▶ **Tasks for this exercise**:
#1 In the article about Brian Sullivan's disappearance, where was his car found?
#2 Write the next part of the article about the rally for Brian Sullivan, starting after its last paragraph.

Extract Start Marker

Jul. 9, 2011
Twenty-seven balloons colored yellow, pink, blue, purple and green floated gently toward a radiant blue sky, the crowd squinting into the sun.
Up, up they went. Then disappeared. Just like Brian Sullivan.
Sullivan, then 19, of Chili, was last seen at 5:38 a.m. on July 8, 2007, at the Burger King on Chili Avenue in Gates. His 1995 red Pontiac Sunfire was found nearby, at the end of Lettington Avenue, off Hinchey Road. His bankcard was found locked inside. Several sweeps of the area by law enforcement turned up nothing.
On Friday, Sullivan’s large circle of family and friends held a public awareness rally at the corner of Chili Avenue and Cairn Street, not far from the Burger King and right next to the latest billboard bearing his image, contact information and the words: “Someone Knows Something. Is it you?”
“We’re working in hopes we’re going to find something, that somebody knows something,” said Caroline Pepper, an aunt, from Greece. “This is too painful for the family. With more time, it’s been more painful.”
Standing on a litter-strewn corner, Pepper read a poem titled “Missing.” The names of 20 other missing persons, some from other states, were read and balloons released in their honor. They included Brittanee Drexel, the Gates Chili high school student who went missing in Myrtle Beach, S.C., in April 2009.
Twenty-seven balloons were picked for Sullivan — his current age, 23, plus the four years he’s been unaccounted for. To each string was attached a computer generated photograph of what the 2006 Churchville-Chili high school graduate would look like today.
“It’s so scary not knowing where your loved one is,” said Barbara Sullivan, Brian’s mom. “Everybody is somebody’s child and everybody deserves to be found. Life isn’t the same without him.”
According to the state’s Department of Criminal Justice Services, more than 3,500 children and adults in New York were missing in 2010.
“They are the main reason this story stays in the media, their tireless efforts,” Scott Walsh, investigator sergeant with the Monroe County Sheriff’s Office, said of the Sullivans.

Extract End Marker
Records shown Start Marker

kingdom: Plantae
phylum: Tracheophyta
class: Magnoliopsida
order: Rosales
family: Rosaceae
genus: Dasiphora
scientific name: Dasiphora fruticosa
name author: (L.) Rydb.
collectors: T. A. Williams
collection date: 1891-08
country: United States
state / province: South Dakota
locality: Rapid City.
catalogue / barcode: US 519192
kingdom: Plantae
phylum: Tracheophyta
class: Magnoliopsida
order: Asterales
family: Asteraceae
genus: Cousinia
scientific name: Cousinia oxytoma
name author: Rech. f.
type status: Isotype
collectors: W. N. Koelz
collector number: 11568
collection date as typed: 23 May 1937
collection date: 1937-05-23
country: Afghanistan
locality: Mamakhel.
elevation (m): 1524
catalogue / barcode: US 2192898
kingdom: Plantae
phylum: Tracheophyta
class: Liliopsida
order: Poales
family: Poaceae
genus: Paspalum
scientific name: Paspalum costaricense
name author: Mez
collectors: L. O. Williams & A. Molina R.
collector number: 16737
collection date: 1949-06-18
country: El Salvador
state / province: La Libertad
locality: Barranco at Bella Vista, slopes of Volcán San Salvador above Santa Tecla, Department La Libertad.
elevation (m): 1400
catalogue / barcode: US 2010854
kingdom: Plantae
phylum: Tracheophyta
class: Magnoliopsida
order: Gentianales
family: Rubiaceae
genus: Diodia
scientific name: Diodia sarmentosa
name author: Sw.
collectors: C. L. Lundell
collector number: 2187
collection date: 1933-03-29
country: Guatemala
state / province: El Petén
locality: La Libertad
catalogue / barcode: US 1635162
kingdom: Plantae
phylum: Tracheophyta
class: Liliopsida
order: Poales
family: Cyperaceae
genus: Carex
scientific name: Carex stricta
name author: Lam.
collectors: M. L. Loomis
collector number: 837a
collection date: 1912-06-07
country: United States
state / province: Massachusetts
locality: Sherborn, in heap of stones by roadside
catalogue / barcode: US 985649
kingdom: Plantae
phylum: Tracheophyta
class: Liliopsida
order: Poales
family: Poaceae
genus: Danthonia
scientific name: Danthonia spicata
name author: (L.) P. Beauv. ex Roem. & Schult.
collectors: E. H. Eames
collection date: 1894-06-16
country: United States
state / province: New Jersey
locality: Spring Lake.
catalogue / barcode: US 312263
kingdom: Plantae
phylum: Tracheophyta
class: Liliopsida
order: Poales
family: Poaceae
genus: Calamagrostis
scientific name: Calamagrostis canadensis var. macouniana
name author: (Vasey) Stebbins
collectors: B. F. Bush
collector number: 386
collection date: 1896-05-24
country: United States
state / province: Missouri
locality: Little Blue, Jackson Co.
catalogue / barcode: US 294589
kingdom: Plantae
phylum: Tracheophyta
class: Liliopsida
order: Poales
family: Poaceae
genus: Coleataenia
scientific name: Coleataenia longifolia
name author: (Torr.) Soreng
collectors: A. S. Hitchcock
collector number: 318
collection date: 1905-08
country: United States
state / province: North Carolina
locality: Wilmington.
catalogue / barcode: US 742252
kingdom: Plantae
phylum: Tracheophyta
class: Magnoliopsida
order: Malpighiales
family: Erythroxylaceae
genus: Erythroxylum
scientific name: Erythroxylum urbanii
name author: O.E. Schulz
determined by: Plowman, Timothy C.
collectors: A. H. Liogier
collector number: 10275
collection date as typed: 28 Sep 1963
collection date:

Records shown End Marker

▶ **Results by task**:
#1 His 1995 red Pontiac Sunfire was found at the end of Lettington Avenue, off Hinchey Road.

#2
Walsh, who has worked their case from the beginning, was at the rally and released a balloon.
“Their efforts aren’t unusual, but they are extraordinary,” he said. “We tell people never give up. The fact this is taking place, we’ll get tips off this and keep things alive.”
Indeed, Barbara Sullivan, her husband, Daniel, of Chili, and the couple’s two other children, Dan and Brittney, have pursued many options when it comes to finding Brian.
In addition to soliciting help from the National Center for Missing & Exploited Children, the Sullivans registered with a DNA bank that helps identify the remains of those found without any identification.
Last fall, Brian’s case was featured on A&E’s Psychic Kids: Children of the Paranormal show. In June, a new website — helpfindbriansullivan.com — was launched.
On Friday, supporters wearing special T-shirts stopped cars and handed out fliers.
“People just don’t vanish into thin air,” Brittney Sullivan, 24, said. “He’s out there somewhere and someone knows something, it’s a matter of someone coming forward.”
In the four years he’s been gone, Sullivan has missed birthdays and holidays; the birth of his nephew, Kaleb, now 3; and the death of his grandmother, Margaret Pepper, last year.
“We try to do things to let people know he’s still missing and we’re still looking. We’re not going to stop looking,” Barbara Sullivan said.